Yes, but it's important to understand that this setup cannot bevel a curved section (i.e. the tip or belly)

Actually you can start a knife that has a curved section then fade in the belly or tip after the bulk of the work is done. I've seen Travis do it in his shop. it speeds up the process but leaves about 20% of the work to be completed by hand.

Eric Fleming
www.flemingknives.com
 
My blades have a belly. Eric is right; you finish the rest by hand (or figure a different method) but it is a great approach to starting your grind. It results in a solid starting point with a centered edge very quickly.

It was great meeting you too Eric! I enjoyed seeing your press and look forward to seeing what else you may bring to the next event :)
 
This same thing can be done on a regular surface grinder by shimming the magnetic chuck.
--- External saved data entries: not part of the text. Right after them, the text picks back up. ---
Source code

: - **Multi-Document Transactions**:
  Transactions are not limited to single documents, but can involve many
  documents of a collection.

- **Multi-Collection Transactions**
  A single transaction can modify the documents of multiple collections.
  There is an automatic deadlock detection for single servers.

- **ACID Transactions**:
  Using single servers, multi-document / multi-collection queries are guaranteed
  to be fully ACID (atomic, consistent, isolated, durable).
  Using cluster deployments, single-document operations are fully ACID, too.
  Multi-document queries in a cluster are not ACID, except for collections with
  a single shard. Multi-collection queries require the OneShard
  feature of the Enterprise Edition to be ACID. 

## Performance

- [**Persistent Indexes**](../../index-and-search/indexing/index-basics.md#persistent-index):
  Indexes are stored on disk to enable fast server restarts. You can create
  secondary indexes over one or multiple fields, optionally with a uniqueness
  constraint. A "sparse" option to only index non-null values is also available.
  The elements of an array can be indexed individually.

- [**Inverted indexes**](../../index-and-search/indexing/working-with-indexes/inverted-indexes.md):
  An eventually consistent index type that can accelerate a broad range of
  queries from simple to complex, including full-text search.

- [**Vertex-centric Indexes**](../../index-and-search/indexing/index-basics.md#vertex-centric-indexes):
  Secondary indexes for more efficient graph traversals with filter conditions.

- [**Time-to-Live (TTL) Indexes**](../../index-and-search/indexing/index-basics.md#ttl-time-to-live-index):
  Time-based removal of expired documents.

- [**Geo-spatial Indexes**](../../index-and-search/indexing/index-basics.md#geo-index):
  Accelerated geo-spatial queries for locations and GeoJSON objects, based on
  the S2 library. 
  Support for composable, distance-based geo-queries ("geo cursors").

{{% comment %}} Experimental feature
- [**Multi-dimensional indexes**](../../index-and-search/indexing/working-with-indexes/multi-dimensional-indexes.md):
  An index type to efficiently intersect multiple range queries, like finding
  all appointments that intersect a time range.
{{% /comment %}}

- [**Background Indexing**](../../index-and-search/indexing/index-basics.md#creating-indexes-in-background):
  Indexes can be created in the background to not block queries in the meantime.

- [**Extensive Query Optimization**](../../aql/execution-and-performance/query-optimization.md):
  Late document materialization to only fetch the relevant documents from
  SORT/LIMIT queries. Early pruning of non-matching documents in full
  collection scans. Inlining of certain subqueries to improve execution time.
It can also be done to grind in distal taper. I made a belt conversion for my surface grinder long after I learned to free hand grind so I only did it once out of novelty and used pennies as shims. If I was just starting out it is a viable method.

I think the biggest advantage is that it establishes the bevel for a beginner and it is much easier to tweak the grind or do the belly ect when a flat grind has already been established. However most beginners dont have belt converted surface grinders either so I don't know how many would really do it this way.
 
Well I do have access to a fully equipped machine shop, that's why I was thinking surface grinding but it sounds as though I should do it by hand.
 
Hate to bump an old thread but does anyone have the chart from Travis for surface grinding distal taper or tapering tangs? I can't seem to find it on the web anymore.